The earlier submarine detectors such as Autolycus or search radar would become ineffective with the Soviet shift to nuclear submarines in the 1960s; which could run submerged, without needing to snorkel. New methods were sought with which to detect a submerged submarine.

Some of these methods detected not the submarine itself, but the disturbances it made in the sea. If its passage mixed layers of cold surface and underlying warm water, this would raise the apparent surface temperature slightly. This temperature change could be detected using an infrared-sensitive thermometer. Although impossible to detect by measuring the temperature in the wake, imaging the temperature of the overall sea would show the wake as standing out from it.

== Description ==
Yellow Duckling began with the Blue Lagoon work, using it as a sea surface scanner in an attempt to detect the disturbed wake of a submerged submarine and its heat signature. The detector element was a 6 mm PbTe square.
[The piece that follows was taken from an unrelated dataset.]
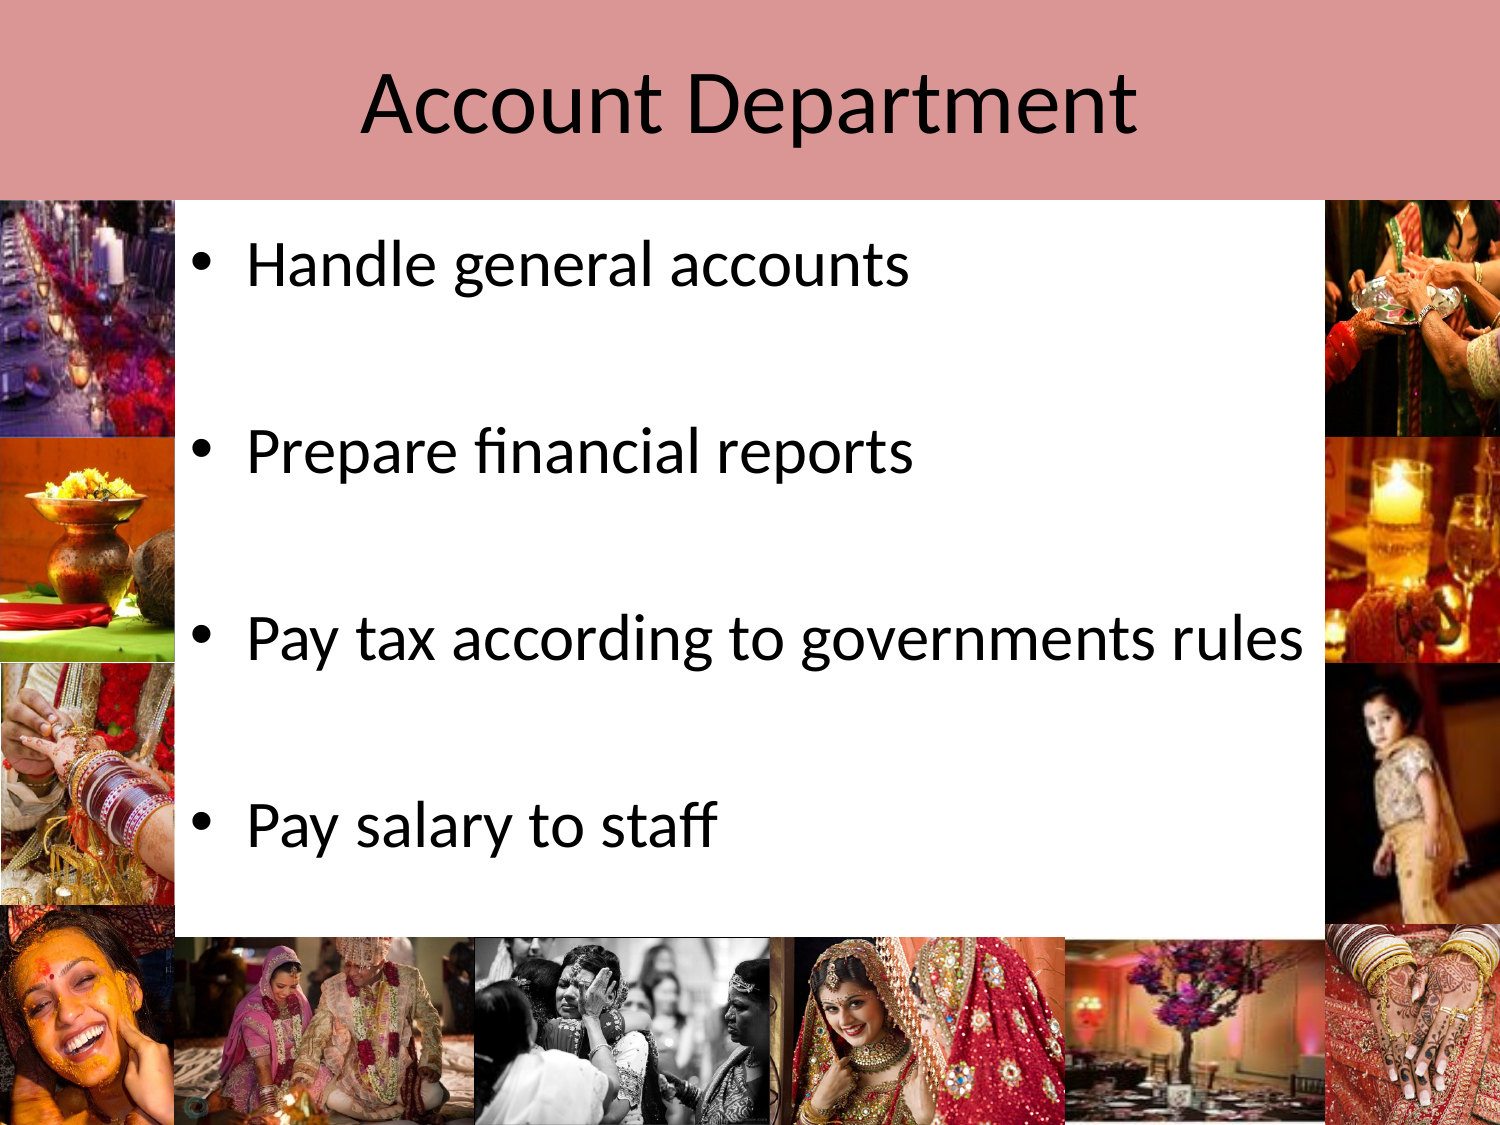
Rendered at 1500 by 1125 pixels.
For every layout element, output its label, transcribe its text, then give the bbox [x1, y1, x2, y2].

In 1953 the first test equipment was flown aboard a Handley Page Hastings, WD484. Later tests would use TG514, after WD484 was lost. (Note: WD484 was lost on 2 March 1955 with two fatalities in a take-off accident from RAF Boscombe Down, when the elevator locks were left engaged.) These later tests were carried out around Malta, hunting , the last of the World War II S-class submarines still in commission. The PbTe detector was found to be capable of detecting a surfaced submarine, but not one submerged, snorkeling nor its wake.
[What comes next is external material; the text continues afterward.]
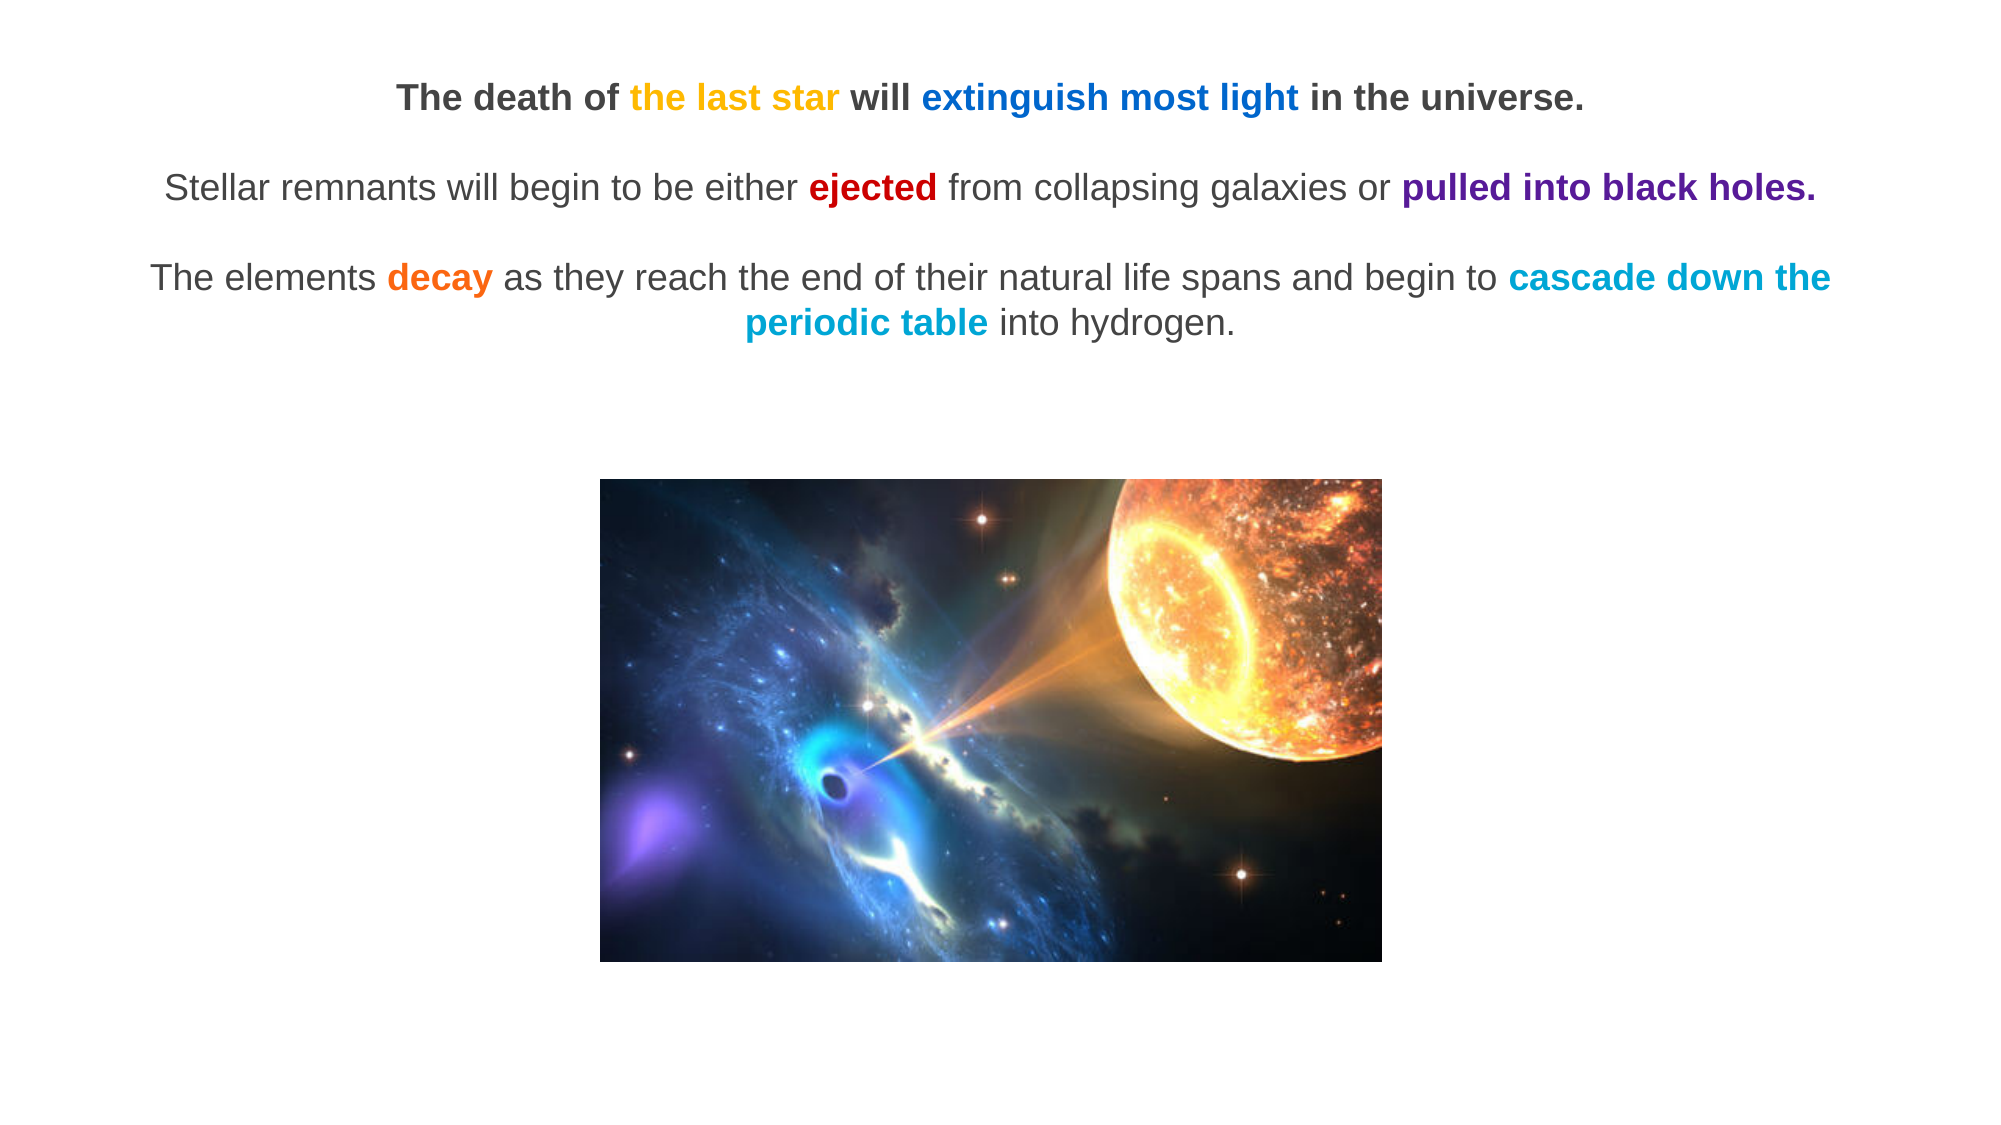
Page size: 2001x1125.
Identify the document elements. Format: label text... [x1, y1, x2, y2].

text_box The death of the last star will extinguish most light in the universe. Stellar remnants will begin to be either ejected from collapsing galaxies or pulled into black holes. The elements decay as they reach the end of their natural life spans and begin to cascade down the periodic table into hydrogen. [93, 65, 1888, 441]
picture [599, 479, 1382, 962]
An improved detector was developed, with a new element and new scanner. The detector element was a large 15 mm square of copper-doped germanium, cooled to liquid hydrogen temperatures. This was potentially sensitive to temperature differences of 1/2000 °C. The new scanner used a 24 in diameter mirror with a 12 in focal length. The whole assembly, mirror and detector, rotated continuously at 150rpm. Its axis was inclined at 30° to the vertical, to give a view facing forwards and slightly down. Rotation gave a sideways line scan, (Note: This "line scan" motion gave the later infrared linescan systems their name) with the aircraft's motion scanning perpendicular to this.
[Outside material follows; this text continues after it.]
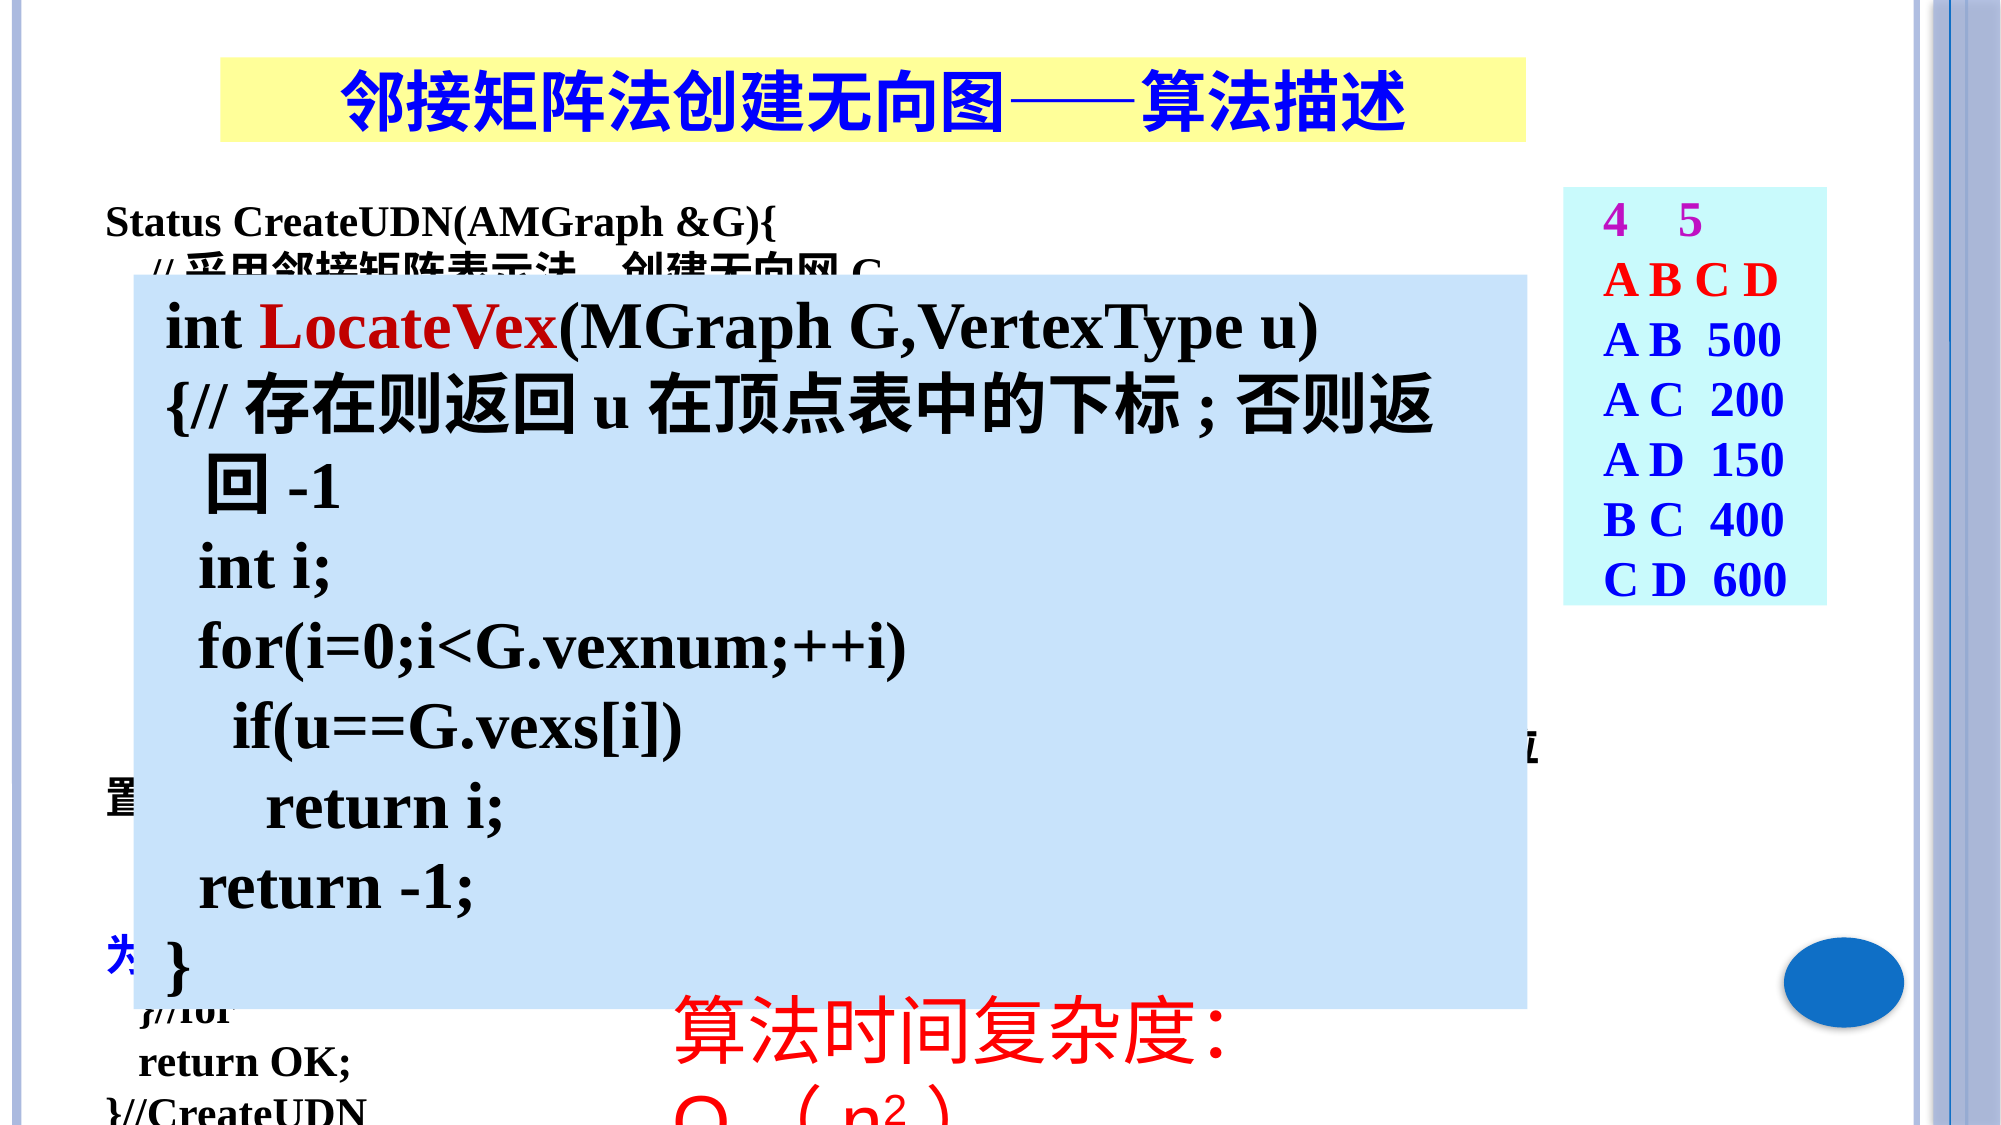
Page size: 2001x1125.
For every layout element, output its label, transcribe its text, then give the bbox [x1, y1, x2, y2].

The new germanium detector was no more sensitive than the earlier PbTe element, but was considered easier to use in service. Its detection results were disappointing: in 1956 trials it only detected around 20% of snorkeling submarines, even when their position was already known. It could not detect a submarine any deeper than 100 ft. These were in the optimum conditions of the warm, calm Mediterranean at night, rather than the rough Atlantic of its likely service conditions.

Not significantly useful at sea, it was used experimentally on land during the EOKA armed struggle in Cyprus during the late 1950s. Never an important piece of equipment in ASW terms, Yellow Duckling did give rise to the very important field of infrared linescan surveillance, which was an important military reconnaissance technique throughout the 1960s and 1970s.

== Clinker ==
Interest in wake detection re-emerged in the early 1960s, to counter the problem of nuclear submarines. Yellow Duckling was developed further as Clinker. The distinction between the two systems is unclear, but Clinker appears, by name, in 1962 studies.

Either Clinker, or Yellow Duckling, was required as a submarine wake detection system for part of OR.350, the Operational Requirement issued for a new maritime patrol aircraft to enter service by 1968. It was included, mounted in wing nacelles, as part of both the BAC One-Eleven and Vickers Vanguard-based responses to OR.381 of 1964, the Interim Maritime Patrol aircraft.